Q: Why does investment platform data still vary so much between platforms in Australia?

Each Australian investment platform developed its own reporting and data architecture independently. Product codes, adviser identifiers, fee classifications, and extract formats reflect decisions made by each platform’s development team, often years apart. There is no industry-wide standard governing how platforms produce data, and platform rebuilds can introduce new schemas without coordinating with fund managers or their data providers.

Q: What is the role of human oversight in an AI-assisted data process?

AI models handle pattern recognition and initial mapping accurately across the bulk of records. Human review applies at the edge, where a product has been renamed, an adviser has changed practices, or a platform change has produced ambiguous records that require contextual judgement. The human reviewer works against a known baseline, which keeps review time short and accuracy high.

Q: How long does it take to process platform data into a CRM using CCD’s approach?

Processing time depends on the number of platforms and volume of records, but AI-assisted mapping has reduced what was previously a multi-day manual process to hours. The human review stage adds time proportional to the number of exceptions flagged, not the total volume. Clean, well-mapped data from established platforms reviews faster than new or recently changed platform extracts.

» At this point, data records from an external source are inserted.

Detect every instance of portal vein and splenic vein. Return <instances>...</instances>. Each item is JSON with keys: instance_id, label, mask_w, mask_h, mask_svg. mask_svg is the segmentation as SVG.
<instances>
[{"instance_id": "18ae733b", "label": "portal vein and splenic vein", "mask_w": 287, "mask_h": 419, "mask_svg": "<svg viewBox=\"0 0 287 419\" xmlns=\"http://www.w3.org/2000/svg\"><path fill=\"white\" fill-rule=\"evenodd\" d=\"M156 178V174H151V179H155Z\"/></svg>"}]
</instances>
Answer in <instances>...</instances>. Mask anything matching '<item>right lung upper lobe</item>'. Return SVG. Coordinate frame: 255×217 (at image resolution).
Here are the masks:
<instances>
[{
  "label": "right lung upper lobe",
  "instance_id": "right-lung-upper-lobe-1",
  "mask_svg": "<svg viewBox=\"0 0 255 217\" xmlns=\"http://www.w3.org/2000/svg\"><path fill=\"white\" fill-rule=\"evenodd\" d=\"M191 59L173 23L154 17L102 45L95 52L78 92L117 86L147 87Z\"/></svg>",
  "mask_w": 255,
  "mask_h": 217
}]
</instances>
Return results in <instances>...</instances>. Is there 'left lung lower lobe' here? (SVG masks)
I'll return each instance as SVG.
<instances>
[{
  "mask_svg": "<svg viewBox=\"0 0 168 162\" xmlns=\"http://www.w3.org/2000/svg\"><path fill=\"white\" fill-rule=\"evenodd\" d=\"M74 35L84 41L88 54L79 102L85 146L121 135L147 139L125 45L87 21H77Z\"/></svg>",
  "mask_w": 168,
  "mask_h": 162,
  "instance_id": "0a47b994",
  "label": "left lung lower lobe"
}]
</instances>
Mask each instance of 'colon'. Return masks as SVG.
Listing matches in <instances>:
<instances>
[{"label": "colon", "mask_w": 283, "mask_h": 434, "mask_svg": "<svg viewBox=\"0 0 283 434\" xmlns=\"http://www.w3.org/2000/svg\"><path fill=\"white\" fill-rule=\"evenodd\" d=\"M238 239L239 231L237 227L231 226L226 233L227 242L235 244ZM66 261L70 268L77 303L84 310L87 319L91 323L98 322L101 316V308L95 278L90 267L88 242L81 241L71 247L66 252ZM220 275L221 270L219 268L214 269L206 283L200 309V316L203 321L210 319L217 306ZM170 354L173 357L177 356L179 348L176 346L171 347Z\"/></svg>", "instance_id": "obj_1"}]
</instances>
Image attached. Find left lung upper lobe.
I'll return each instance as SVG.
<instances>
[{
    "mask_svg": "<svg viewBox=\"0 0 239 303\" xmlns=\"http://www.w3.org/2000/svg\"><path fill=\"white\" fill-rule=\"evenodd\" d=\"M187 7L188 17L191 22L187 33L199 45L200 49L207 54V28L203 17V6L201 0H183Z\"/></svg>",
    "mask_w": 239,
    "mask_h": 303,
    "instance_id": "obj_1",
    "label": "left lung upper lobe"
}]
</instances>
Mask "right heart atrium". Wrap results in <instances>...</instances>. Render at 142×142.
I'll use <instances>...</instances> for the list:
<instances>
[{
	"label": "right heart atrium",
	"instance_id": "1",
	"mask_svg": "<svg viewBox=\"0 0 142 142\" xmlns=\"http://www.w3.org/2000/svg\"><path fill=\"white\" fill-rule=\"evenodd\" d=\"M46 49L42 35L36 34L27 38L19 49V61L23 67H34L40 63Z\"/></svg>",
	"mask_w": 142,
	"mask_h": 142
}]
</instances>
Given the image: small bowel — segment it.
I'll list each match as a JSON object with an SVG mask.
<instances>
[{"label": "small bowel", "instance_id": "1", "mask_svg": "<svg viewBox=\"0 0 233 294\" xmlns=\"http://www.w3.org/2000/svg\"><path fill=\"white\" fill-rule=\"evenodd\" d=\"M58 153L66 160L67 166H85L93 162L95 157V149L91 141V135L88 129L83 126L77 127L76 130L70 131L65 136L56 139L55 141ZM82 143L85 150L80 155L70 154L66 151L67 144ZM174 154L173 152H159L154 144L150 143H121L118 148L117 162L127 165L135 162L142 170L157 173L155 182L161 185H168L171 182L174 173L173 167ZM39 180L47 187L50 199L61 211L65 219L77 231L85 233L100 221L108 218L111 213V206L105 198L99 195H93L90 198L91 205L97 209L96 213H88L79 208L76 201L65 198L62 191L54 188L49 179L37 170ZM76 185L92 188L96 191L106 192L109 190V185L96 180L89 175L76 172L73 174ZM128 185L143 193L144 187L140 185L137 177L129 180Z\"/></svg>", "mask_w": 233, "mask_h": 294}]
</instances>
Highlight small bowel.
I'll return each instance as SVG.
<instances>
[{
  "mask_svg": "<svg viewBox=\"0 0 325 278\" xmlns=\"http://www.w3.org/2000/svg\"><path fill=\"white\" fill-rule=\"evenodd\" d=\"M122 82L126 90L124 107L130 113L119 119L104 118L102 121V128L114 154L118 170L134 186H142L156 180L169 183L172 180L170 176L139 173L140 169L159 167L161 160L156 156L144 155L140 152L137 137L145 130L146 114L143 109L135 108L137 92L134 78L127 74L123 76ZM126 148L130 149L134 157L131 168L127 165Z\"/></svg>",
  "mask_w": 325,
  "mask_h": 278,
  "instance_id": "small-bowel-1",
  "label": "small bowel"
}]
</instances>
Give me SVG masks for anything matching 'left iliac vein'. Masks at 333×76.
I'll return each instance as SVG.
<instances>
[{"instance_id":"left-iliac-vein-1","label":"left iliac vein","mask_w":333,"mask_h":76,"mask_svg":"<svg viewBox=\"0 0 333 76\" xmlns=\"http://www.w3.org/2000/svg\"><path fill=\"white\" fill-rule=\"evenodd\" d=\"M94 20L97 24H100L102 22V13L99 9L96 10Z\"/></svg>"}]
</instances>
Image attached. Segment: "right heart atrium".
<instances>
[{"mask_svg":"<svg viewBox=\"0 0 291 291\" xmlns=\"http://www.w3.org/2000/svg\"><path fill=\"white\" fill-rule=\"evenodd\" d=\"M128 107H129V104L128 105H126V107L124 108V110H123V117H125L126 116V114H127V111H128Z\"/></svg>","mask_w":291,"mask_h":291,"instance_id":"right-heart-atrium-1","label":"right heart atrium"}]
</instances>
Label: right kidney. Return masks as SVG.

Q: What happens when an investment platform changes its data format or product codes?

A platform format change surfaces during the ingestion validation stage before mapping begins. CCD’s review process identifies the change, updates the persistent mapping layer, and reconciles any affected historical records. Because the change is caught at ingestion rather than discovered after a load, the impact is contained and the correction is made before distribution team data is affected.